With so many balance transfer cards to choose from, it can be tricky to identify the best option for your unique situation. Here are some key factors to consider when comparing balance transfer card offers:
- Length of 0% Intro APR – Cards with intro periods from 12-21 months give you more time to pay off balances interest-free. Look for offers on the longer end if you need more time.
- Balance Transfer Fee – Most cards charge a one-time fee from 3-5% on the amounts transferred. Look for lower fees to maximize savings.
- Ongoing APR – Check the regular non-promo APR. You want to pay off all balances before this higher rate applies.
- Available Credit – Make sure your credit limit can accommodate the balances you plan to transfer over.
- Perks – Some cards include rewards, cash back, or additional features.
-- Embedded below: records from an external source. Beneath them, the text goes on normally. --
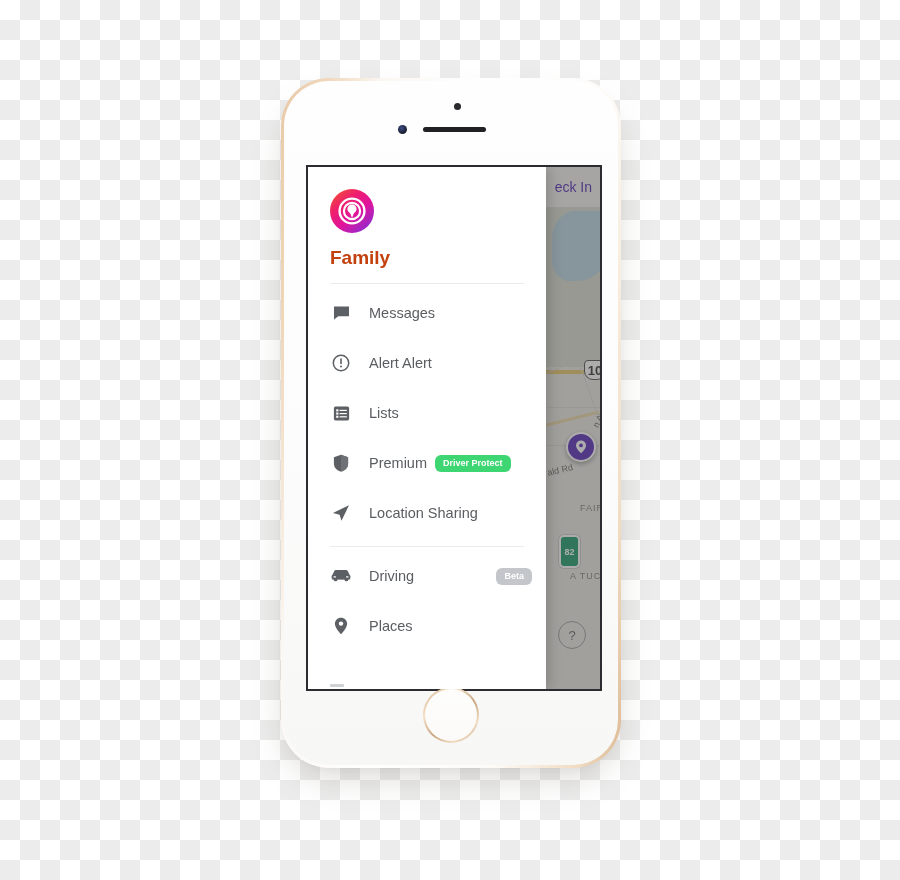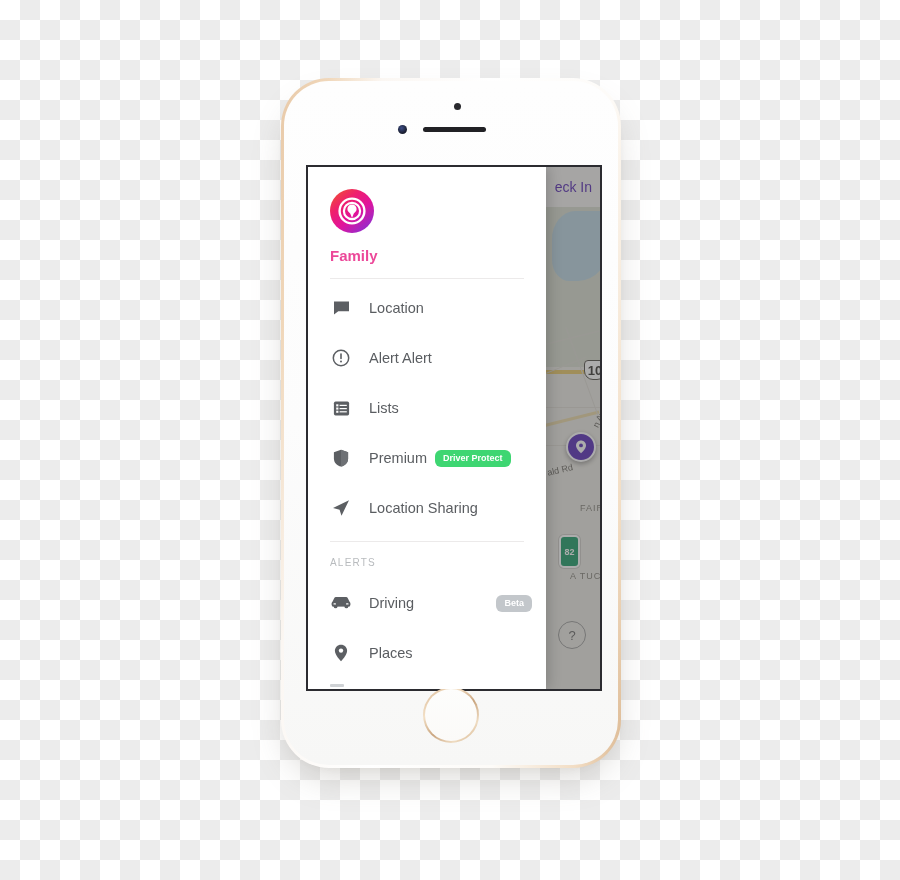--- a/index.html
+++ b/index.html
@@ -233,23 +233,23 @@
   .app-logo {
     width: 44px; height: 44px;
     border-radius: 50%;
     background: linear-gradient(140deg, #f05a28 0%, #ef1f6d 32%, #e0149c 58%, #a327c4 82%, #7a30c9 100%);
     display: flex;
     align-items: center;
     justify-content: center;
   }
   .family-name {
     margin-top: 14px;
-    font-size: 15px;
+    font-size: 19px;
     font-weight: bold;
-    color: #ec4899;
+    color: #c2410c;
   }
   .divider {
     height: 1px;
     background: #eceaea;
     margin: 14px 0 0 0;
   }
   .menu-group { padding: 4px 0 0 0; }
   .menu-item {
     display: flex;
     align-items: center;
@@ -372,21 +372,21 @@
           </div>
 
           <div class="menu-group">
 
             <div class="menu-item">
               <span class="menu-icon">
                 <svg width="17" height="17" viewBox="0 0 17 17" aria-hidden="true">
                   <path d="M1 1.6h15v9.6H5.3L1 14.6z" fill="#5c5f63"></path>
                 </svg>
               </span>
-              <span class="menu-label">Location</span>
+              <span class="menu-label">Messages</span>
             </div>
 
             <div class="menu-item">
               <span class="menu-icon">
                 <svg width="18" height="18" viewBox="0 0 18 18" aria-hidden="true">
                   <circle cx="9" cy="9" r="7.7" fill="none" stroke="#5c5f63" stroke-width="1.5"></circle>
                   <rect x="8.2" y="4.3" width="1.6" height="6" rx="0.8" fill="#5c5f63"></rect>
                   <circle cx="9" cy="12.4" r="1" fill="#5c5f63"></circle>
                 </svg>
               </span>
@@ -424,21 +424,20 @@
                 <svg width="18" height="18" viewBox="0 0 18 18" aria-hidden="true">
                   <path d="M17 1.2L1 8.9l6.6 1.9 1.9 6z" fill="#5c5f63"></path>
                 </svg>
               </span>
               <span class="menu-label">Location Sharing</span>
             </div>
           </div>
 
           <div class="section-divider"></div>
 
-          <div class="section-title">ALERTS</div>
 
           <div class="menu-group">
 
             <div class="menu-item">
               <span class="menu-icon">
                 <svg width="20" height="14" viewBox="0 0 20 14" aria-hidden="true">
                   <path d="M1.2 6.3L3.3 2.0c0.3-0.6 0.9-1 1.6-1h10.2c0.7 0 1.3 0.4 1.6 1l2.1 4.3v4.2H1.2z" fill="#5c5f63"></path>
                   <rect x="0.6" y="6.0" width="18.8" height="4.2" rx="1.4" fill="#5c5f63"></rect>
                   <circle cx="4.6" cy="10.4" r="1.9" fill="#5c5f63"></circle>
                   <circle cx="15.4" cy="10.4" r="1.9" fill="#5c5f63"></circle>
These are lower priority than rates and fees.
- Foreign Transaction Fees – If you travel abroad, consider no foreign transaction fee cards like the Home Trust Preferred Visa or Rogers World Elite Mastercard.
Prioritize the costs, rates, and timeframes that benefit you most. Weigh the pros and cons of different offers before applying.
What Credit Score Do I Need for a Balance Transfer?
For the top balance transfer cards, you will generally need good to excellent credit, which is a FICO score of 670 or higher. This indicates to lenders you are a responsible borrower who pays bills on time and manages credit wisely.
Those new to credit or rebuilding may need to start with a secured card and graduate to more traditional cards over time. Alternatives like the Capital One Guaranteed Secured Mastercard help establish credit.
Regularly check your credit reports and maintain healthy credit habits. Aim to improve your score over time to qualify for the best balance transfer offers.
Should I Make Purchases on My Balance Transfer Card?
It’s best to avoid making purchases with your new balance transfer credit card, at least during the introductory 0% APR period. Purchases will start accumulating interest at the regular rate right away.
Keep your old credit card open for new purchases if needed. This way, you can dedicate the full balance transfer card payment toward existing debt until it’s paid off.
Once you’ve paid the transferred balances in full before the expiry, you can consider using the card for purchases responsibly. But the card’s main purpose is as a temporary debt consolidation tool.
How Can I Avoid Paying Deferred Interest?
Some balance transfer offers come with deferred interest – where interest accrues from day one but is only charged if balances remain after the 0% period. Avoid deferred interest traps with these tips:
- Review terms carefully to understand interest policies.
- Make a plan to pay off the entire transferred amount within the intro period.
- Try not to use the card for purchases to avoid adding to balances.
- Pay at least the monthly minimum payment by the due date.
- Set up autopay from your bank account to avoid lapses.
- Contact the issuer if you anticipate missing payments to discuss options.
As long as you pay off the balance transfer amount in full within the 0% intro timeframe, you can avoid deferred interest fees.
Conclusion
In summary, balance transfer cards offer a powerful tool for saving substantially on interest while eliminating credit card debt. Yet they require diligence, discipline, and commitment to maximize the benefits without getting caught in continued cycles of overspending. Approach balance transfers strategically, not as an easy fix. But when used correctly, they can put you back on solid financial footing.